Situation: A company has built a very successful single site business, and wants to expand geographically. They are investigating where it makes sense to duplicate operations in new sites and where it makes sense to consolidate operations. The company’s secret sauce is in their system and procedures. How do you plan for business expansion?

Advice from the CEOs:

  • Look at the shared services piece and the cost/benefit tradeoffs. What services are best centralized, and what are the critical on-site services that you want duplicate in remote sites?
  • Other companies use remote offices for field personnel, but centralize all shared services. Centralized shared services include invoicing and collections, financial reporting, telemarketing, anything dealing with trade names and print or trade-marked collateral, and an array of other services which would be too expensive for individual sites to duplicate, or where leaving things to the individual sites might result in inconsistency of service and erosion of the brand.

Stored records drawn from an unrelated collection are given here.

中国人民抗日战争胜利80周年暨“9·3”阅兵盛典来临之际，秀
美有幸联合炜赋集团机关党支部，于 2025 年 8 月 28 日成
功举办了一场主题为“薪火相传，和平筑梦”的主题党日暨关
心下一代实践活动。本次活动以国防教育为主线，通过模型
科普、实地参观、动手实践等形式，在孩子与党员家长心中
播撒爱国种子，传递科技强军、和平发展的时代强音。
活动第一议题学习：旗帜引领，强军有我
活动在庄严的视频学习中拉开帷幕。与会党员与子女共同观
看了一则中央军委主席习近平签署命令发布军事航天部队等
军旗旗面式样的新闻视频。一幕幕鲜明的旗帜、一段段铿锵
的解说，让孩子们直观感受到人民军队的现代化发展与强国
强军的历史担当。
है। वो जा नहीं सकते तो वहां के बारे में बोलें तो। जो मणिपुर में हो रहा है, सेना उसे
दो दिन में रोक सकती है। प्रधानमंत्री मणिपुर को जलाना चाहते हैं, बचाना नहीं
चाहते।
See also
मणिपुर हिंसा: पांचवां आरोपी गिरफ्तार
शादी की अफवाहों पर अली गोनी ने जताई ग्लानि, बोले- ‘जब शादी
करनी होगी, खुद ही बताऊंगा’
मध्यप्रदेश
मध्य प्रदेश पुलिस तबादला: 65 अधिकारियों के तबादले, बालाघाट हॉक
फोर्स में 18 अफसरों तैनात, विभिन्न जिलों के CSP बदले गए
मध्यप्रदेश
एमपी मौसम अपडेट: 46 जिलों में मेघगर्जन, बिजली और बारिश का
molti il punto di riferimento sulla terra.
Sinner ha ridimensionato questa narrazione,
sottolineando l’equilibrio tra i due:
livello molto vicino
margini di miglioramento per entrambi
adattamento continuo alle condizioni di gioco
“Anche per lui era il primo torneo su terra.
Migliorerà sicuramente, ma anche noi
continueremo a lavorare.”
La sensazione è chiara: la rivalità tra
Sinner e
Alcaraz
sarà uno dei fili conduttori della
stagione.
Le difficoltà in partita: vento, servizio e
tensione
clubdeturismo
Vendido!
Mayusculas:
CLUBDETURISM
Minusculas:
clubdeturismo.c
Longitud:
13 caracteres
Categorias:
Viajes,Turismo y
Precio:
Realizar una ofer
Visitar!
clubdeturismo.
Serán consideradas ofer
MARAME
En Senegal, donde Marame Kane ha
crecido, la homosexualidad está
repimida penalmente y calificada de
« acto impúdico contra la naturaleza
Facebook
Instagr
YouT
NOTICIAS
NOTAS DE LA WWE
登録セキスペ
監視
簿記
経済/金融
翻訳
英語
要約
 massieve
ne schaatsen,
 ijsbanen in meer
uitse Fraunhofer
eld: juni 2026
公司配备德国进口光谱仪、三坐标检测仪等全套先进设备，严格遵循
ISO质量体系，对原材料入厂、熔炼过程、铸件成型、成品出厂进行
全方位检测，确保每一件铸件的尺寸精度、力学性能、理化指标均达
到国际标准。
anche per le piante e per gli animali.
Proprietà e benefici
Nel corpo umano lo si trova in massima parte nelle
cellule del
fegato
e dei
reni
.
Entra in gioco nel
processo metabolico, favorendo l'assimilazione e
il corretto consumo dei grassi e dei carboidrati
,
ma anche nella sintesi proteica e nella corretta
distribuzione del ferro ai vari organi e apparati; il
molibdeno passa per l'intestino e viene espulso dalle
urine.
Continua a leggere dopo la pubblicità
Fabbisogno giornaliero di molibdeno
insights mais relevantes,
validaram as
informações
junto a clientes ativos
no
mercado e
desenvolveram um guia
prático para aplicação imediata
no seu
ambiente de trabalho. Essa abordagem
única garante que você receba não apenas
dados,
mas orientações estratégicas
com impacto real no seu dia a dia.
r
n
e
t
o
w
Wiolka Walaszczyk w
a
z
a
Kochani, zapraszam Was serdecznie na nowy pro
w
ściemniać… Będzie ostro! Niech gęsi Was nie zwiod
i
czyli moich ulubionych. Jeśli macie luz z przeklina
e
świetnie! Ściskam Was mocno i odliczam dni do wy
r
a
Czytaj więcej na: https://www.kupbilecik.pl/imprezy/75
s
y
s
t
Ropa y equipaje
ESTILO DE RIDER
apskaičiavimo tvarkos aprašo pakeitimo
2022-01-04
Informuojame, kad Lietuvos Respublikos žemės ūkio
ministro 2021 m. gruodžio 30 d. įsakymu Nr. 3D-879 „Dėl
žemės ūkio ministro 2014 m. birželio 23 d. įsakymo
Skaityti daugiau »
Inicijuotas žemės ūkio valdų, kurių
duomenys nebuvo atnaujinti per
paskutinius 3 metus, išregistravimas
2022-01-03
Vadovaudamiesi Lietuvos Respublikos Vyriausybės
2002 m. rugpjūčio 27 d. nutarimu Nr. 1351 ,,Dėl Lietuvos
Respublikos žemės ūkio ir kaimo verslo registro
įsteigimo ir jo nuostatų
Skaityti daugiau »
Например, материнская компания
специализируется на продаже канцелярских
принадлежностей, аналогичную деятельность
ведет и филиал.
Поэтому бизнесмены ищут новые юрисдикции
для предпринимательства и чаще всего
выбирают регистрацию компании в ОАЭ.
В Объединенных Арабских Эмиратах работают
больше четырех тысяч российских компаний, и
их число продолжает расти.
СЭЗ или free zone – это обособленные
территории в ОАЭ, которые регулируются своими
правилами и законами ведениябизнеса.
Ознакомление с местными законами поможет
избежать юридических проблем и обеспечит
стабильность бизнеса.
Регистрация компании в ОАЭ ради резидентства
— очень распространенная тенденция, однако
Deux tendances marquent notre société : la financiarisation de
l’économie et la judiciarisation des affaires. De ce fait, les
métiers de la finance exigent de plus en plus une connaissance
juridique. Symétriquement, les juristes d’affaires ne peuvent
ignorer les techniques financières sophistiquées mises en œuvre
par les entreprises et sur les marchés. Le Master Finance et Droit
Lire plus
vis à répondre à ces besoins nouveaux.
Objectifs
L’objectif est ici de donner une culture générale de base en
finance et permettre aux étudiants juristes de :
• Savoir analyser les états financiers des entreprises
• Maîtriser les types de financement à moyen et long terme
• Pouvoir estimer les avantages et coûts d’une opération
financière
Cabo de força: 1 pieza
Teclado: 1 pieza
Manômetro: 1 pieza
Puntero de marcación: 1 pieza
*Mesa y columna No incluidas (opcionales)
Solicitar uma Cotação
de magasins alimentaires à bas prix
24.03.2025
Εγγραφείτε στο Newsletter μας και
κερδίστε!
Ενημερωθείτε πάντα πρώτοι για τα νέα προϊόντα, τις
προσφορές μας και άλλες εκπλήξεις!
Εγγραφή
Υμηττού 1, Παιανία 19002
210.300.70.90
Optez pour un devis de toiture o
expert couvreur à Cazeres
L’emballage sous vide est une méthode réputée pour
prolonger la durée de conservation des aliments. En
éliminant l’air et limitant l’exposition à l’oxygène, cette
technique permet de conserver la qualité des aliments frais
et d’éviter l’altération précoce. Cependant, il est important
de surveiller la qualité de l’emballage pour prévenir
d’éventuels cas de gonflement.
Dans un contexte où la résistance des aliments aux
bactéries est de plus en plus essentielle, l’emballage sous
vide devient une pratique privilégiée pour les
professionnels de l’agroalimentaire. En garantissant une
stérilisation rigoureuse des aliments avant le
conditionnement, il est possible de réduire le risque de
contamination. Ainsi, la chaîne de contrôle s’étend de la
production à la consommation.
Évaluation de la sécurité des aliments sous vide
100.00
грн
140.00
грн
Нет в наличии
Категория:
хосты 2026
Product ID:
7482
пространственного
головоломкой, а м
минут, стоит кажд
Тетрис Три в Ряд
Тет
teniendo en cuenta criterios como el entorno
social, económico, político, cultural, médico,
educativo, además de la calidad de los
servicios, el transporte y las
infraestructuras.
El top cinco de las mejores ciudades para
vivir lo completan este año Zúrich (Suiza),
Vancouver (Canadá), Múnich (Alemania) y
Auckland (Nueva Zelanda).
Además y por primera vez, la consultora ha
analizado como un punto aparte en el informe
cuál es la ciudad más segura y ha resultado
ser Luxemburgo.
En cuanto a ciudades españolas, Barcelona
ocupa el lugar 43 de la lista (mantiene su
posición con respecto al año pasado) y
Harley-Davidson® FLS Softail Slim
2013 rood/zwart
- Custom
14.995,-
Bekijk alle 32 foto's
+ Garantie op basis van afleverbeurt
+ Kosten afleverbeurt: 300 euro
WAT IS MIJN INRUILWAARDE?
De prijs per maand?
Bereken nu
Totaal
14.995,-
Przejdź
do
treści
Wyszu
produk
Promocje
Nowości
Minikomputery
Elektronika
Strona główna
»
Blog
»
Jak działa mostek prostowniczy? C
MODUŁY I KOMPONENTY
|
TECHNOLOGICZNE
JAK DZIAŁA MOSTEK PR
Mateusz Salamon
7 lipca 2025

  • How do you replicate key talent? Consider whether key talent can be retained in the shared services side of the business, not the cloneable service delivery sites. Typical franchise operations have people who are difficult to replace or replicate so most do not try to include these roles in the service delivery operations.
  • You will need to provide for a sales role in your remote offices as business development will be critical to early success of new sites.
  • In the transition from “successful small” to “successful large” most businesses find that the medium stage is the most difficult. Issues to consider include:
    • Does your direction match your expertise – do you have support of individuals knowledgeable about franchising?
    • What are the margin differentials within the business? Do you want to clone the high or low-margin areas of the business? Develop profitability models for your central and remote sites, and assure that the sites will have sufficient profitability to assure their short-term success. This will make it easier to proliferate the remote sites.